Выходит, однако, поумнел по-своему.
Немного в лесу успокоясь, Хведор стал рассуждать по-другому. А может, теперь так и надо? И дома и на поселении он достаточно насмотрелся на всяких людей и на всяких начальников, бывало, строгость их доходила до нелепой жестокости, и была одна цель – поиздеваться. Он уже понимал, что доброта, видно, там, где справедливость и правда. А где классовая борьба, непримиримость, где всякий, кто выше, что хочешь сделает с тем, кто ниже, – какая там доброта?

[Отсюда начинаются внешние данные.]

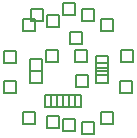
<source format=gbr>
G04 Layer_Color=2752767*
%FSLAX25Y25*%
%MOIN*%
%TF.FileFunction,Drawing*%
%TF.Part,Single*%
G01*
G75*
%ADD45C,0.00500*%
D45*
X352500Y373000D02*
Y377000D01*
X356500D01*
Y373000D01*
X352500D01*
X347000Y357500D02*
Y361500D01*
X351000D01*
Y357500D01*
X347000D01*
X359000Y371000D02*
Y375000D01*
X363000D01*
Y371000D01*
X359000D01*
X339173Y367673D02*
Y371673D01*
X343173D01*
Y367673D01*
X339173D01*
X359000Y333500D02*
Y337500D01*
X363000D01*
Y333500D01*
X359000D01*
X365173Y336827D02*
Y340827D01*
X369173D01*
Y336827D01*
X365173D01*
X347327Y335327D02*
Y339327D01*
X351327D01*
Y335327D01*
X347327D01*
X365327Y367673D02*
Y371673D01*
X369327D01*
Y367673D01*
X365327D01*
X356500Y357500D02*
Y361500D01*
X360500D01*
Y357500D01*
X356500D01*
X357000Y349000D02*
Y353000D01*
X361000D01*
Y349000D01*
X357000D01*
X341500Y354500D02*
Y358500D01*
X345500D01*
Y354500D01*
X341500D01*
X333000Y357000D02*
Y361000D01*
X337000D01*
Y357000D01*
X333000D01*
X371500Y347000D02*
Y351000D01*
X375500D01*
Y347000D01*
X371500D01*
X372000Y357500D02*
Y361500D01*
X376000D01*
Y357500D01*
X372000D01*
X342000Y371000D02*
Y375000D01*
X346000D01*
Y371000D01*
X342000D01*
X347327Y369173D02*
Y373173D01*
X351327D01*
Y369173D01*
X347327D01*
X355000Y363500D02*
Y367500D01*
X359000D01*
Y363500D01*
X355000D01*
X363500Y350500D02*
Y354500D01*
X367500D01*
Y350500D01*
X363500D01*
Y353000D02*
Y357000D01*
X367500D01*
Y353000D01*
X363500D01*
Y355500D02*
Y359500D01*
X367500D01*
Y355500D01*
X363500D01*
X339267Y336827D02*
Y340827D01*
X343267D01*
Y336827D01*
X339267D01*
X354500Y342500D02*
Y346500D01*
X358500D01*
Y342500D01*
X354500D01*
X352500D02*
Y346500D01*
X356500D01*
Y342500D01*
X352500D01*
X348500D02*
Y346500D01*
X352500D01*
Y342500D01*
X348500D01*
X346500D02*
Y346500D01*
X350500D01*
Y342500D01*
X346500D01*
X352500Y334500D02*
Y338500D01*
X356500D01*
Y334500D01*
X352500D01*
X333000Y347000D02*
Y351000D01*
X337000D01*
Y347000D01*
X333000D01*
X341500Y350500D02*
Y354500D01*
X345500D01*
Y350500D01*
X341500D01*
X350500Y342500D02*
Y346500D01*
X354500D01*
Y342500D01*
X350500D01*
%TF.MD5,777D7C7331C0F23F07963EE1DA284300*%
M02*

</source>
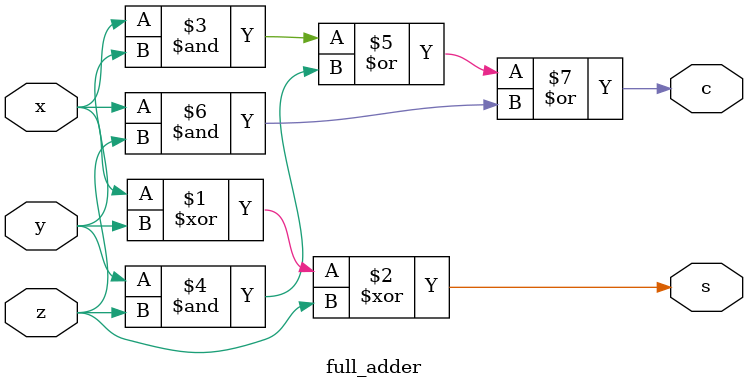
<source format=sv>
module full_adder (input x, y, z,
						 output s, c);
						 
	assign s = x^y^z;
	assign c = (x&y)|(y&z)|(x&z);

endmodule
</source>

Должно быть, вместе со временем и доброта канула в вечность, на смену ей пришло что-то другое – жестокое и беспощадное. Его умник Миколка, видно, давно понял это, и если теперь он стал таким нетерпимым, значит, стать таким надо было. Особенно если не по своей злой воле, а из государственного интереса. Значит, иначе нельзя. А что отрекся от отца… обидно, конечно, и больно – да что делать? Может, он отрекся потому, что отец для него как бы умер и никогда ни о чем не узнает. Оно и похоже на то – для сына он действительно умер, если за столько лет ни письма не прислал, ни весточки никакой не подал.
И все же Хведору было обидно и больно.
В лесу стало смеркаться, и он поднялся из папоротника. Тело набрякло многодневной усталостью, затекшие ноги казались толстыми, словно бревна (может, опухли). Превозмогая слабость, он опять медленно побрел сквозь чащу к опушке, затем вдоль озимого клина свернул к полю с картошкой.

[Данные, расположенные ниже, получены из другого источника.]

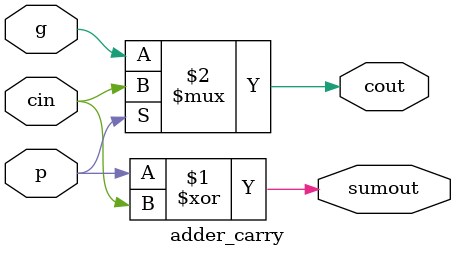
<source format=v>
module DFFRE(
    input D,
    input R,
    input E,
    (* clkbuf_sink *)
    input C,
    output reg Q
);
`ifndef VCS_MODE
parameter INIT_VALUE = 1'b0;
initial begin
    Q = INIT_VALUE;
end
`endif
    always @(posedge C or negedge R)
        if (R == 1'b0)
            Q <= 1'b0;
        else if (E == 1'b1)
            Q <= D;
endmodule

//------------------------------------------------------------------------------
// Falling-edge D-flip-flop with
// active-Low asynchronous reset and
// active-high enable
//------------------------------------------------------------------------------
module DFFNRE(
    input D,
    input R,
    input E,
    (* clkbuf_sink *)
    input C,
    output reg Q
);
`ifndef VCS_MODE
parameter INIT_VALUE = 1'b0;
initial begin
    Q = INIT_VALUE;
end
`endif
    always @(negedge C or negedge R)
        if (R == 1'b0)
            Q <= 1'b0;
        else if (E == 1'b1)
            Q <= D;
endmodule

//------------------------------------------------------------------------------
// 1 bit adder_carry
//------------------------------------------------------------------------------
module adder_carry (p, g, cin, sumout, cout);
    input p;
    input g;
    input cin;
    output sumout;
    output cout;

    assign {cout, sumout} = {p ? cin : g, p ^ cin};
endmodule

</source>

Солнце тем временем уже сошло с небосклона – скрылось за лесом, но небо над полем еще было полно его закатного света, и в этом светлом вечернем небе привольно плыли куда-то пышные белые облака. Как и предвидел Хведор, картошку на поле уже убрали, ни женщин, ни лошадей нигде не было видно, только вдали горбился единственный укрытый соломой бурт. Ну да бурт ему без нужды. Он немного отошел от края загона, разгреб пальцами свежую борозду, покопался в рыхлой земле. Нет, тут ничего не осталось, видно, все подобрали. Прошел дальше, в двух-трех местах разгреб землю, нашел перерезанную плугом половину картофелины. Поднял голову, огляделся – кажется, поблизости никого не было. Он взял немного в сторону, где густо валялась в бороздах картофельная ботва, подумал, что, возможно, там кое-что осталось. Порылся в нескольких местах и нашел четыре картофелины. Конечно, можно было подойти к бурту, набрать из него в карманы, но ему не хотелось слишком далеко отрываться от леса. Опять же – воровать колхозное?